Los éxitos de Exceptio alimentaron el crecimiento desmesurado del concepto que tenía de sí mismo. No estaba solo en este desvío de la razonable valoración de las capacidades. Frecuentaba grupos de gentes que se creían destinadas a salvar el mundo, por mandato extraterrestre, y se contagió de tal malicia. Participaban en fiestas, ceremonias cenáculos y francachelas, en donde se comprometían a apoyarse en sus negocios, poniendo por delante, como axioma, que quienes participaban en tales aquelarres eran poseedores de la verdad, cualquiera que esta fuera .
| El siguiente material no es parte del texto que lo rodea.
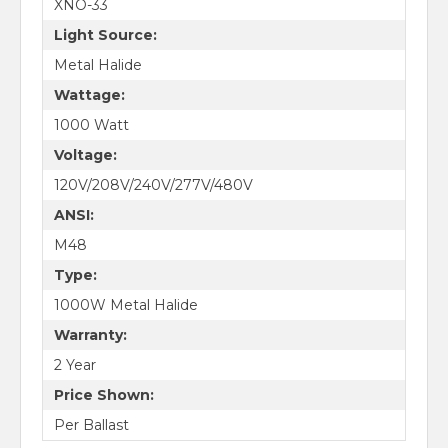
XNO-33
Light Source:
Metal Halide
Wattage:
1000 Watt
Voltage:
120V/208V/240V/277V/480V
ANSI:
M48
Type:
1000W Metal Halide
Warranty:
2 Year
Price Shown:
Per Ballast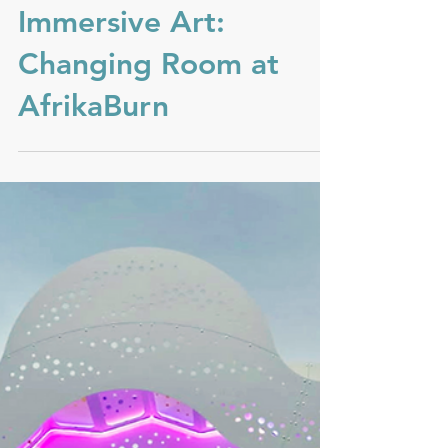
Immersive Art:
Changing Room at
AfrikaBurn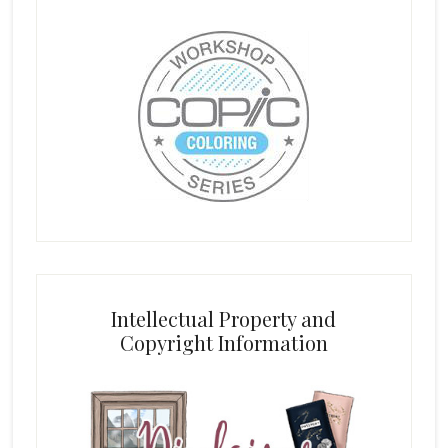
Intellectual Property and
Copyright Information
Triunfaban a montones. Había entre ellos, Ministros de Nosequé, Presidentes de las Empresas Nacionales y Privadas de Fabricación de Humos, Magistrados de Audiencias y Vivencias, Tenientes Generales y Particulares, dueños de Prostíbulos y Lugares de Ocio. Cuando tocaba nombrar a alguien para un puesto, siempre se le convencía con las palabras justas:
-Tienes una gran ventaja. Al no tener ni la más remota idea de lo que hay que hacer, no tendrás interferencias de conciencia.
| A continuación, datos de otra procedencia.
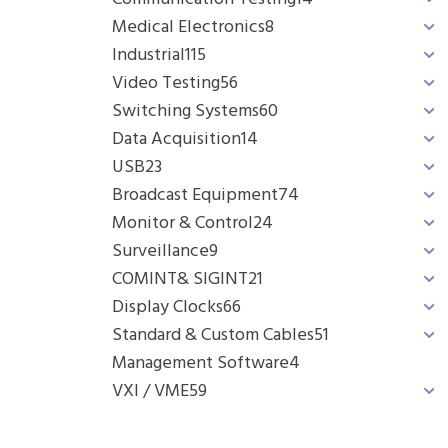
Medical Electronics
8
Industrial
115
Video Testing
56
Switching Systems
60
Data Acquisition
14
USB
23
Broadcast Equipment
74
Monitor & Control
24
Surveillance
9
COMINT& SIGINT
21
Display Clocks
66
Standard & Custom Cables
51
Management Software
4
VXI / VME
59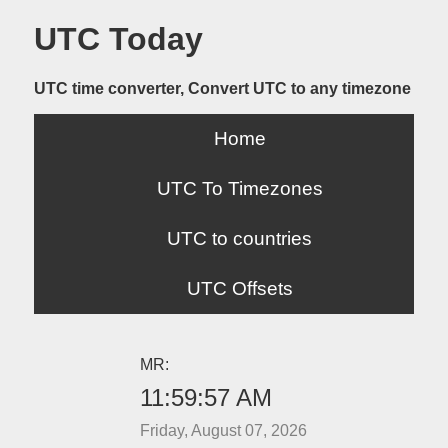
UTC Today
UTC time converter, Convert UTC to any timezone
Home
UTC To Timezones
UTC to countries
UTC Offsets
MR:
11:59:57 AM
Friday, August 07, 2026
La trayectoria de Exceptio Veritatis quedó vinculada con el florecer de Valgamediós, pero, desgraciadamente, también con una crisis galopante. Porque, ignorando cuando una empresa era irrentable, la manipulación de los mercados desencadenó locas carreras de huída hacia adelante. Cierto que a los que montaban los espectáculos les fue provechoso, pues, al enmascarar los verdaderos resultados, siguieron aumentando su peculio. En los Consejos de Administración se utilizaba con profusión un argumento que parecía irrefutable:
-Aumentémonos el sueldo siguiendo la doblada: subamos el dos por ciento a todos los miembros del Consejo.
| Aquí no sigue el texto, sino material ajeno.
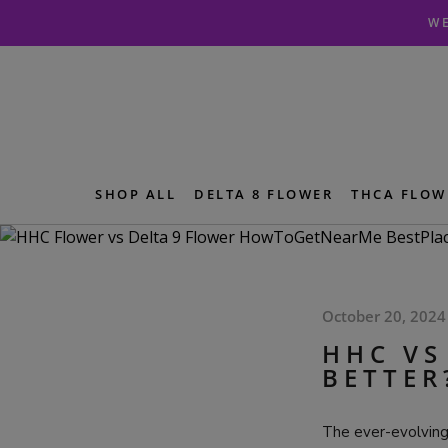
Skip
Skip
WE
to
to
navigation
content
SHOP ALL
DELTA 8 FLOWER
THCA FLOW
October 20, 2024
HHC VS
BETTER
The ever-evolving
Todo estaba bien, hasta que a alguien, como pasó en el cuento aquel en donde el rey que iba desnudo, le dio por levantar el velo, mirando todos debajo de las faldas que servían para ocultar los pelos y señales. Y, tirando de aquellos hilos y avanzando por estas señales, fueron cayendo buena parte de los sombrajos. Fue motivo de generalizada algarabía: penetrando por los resquicios abiertos, las gentes que estaban fuera, destruyeron con ahinco cuanto encontraban, teniéndolo por obra del maligno. Quemaron, rompieron, machacaron, con fruición, creyendo que así se liberaban de cadenas.
Cuando uno de los que pertenecían a los piquetes destructores miró, desde el montón de chatarra, en rededor, tuvo un presentimiento, que manifestó de esta manera:
-¿Dónde están los que forjaron todo este tinglado?
Entonces se dieron cuenta de que habían escapado y estaban, desde hacía ya tiempo, a buen recaudo.
-Para algo nos tenía que servir haber estudiado en otras tierras -podía haber sido lo que, de haber tenido ocasión, hubieran oído de boca de Exceptio Veritatis, solazándose en un yate de su propiedad junto a una jacarandosa señorita en algún lugar de Las Bahamas.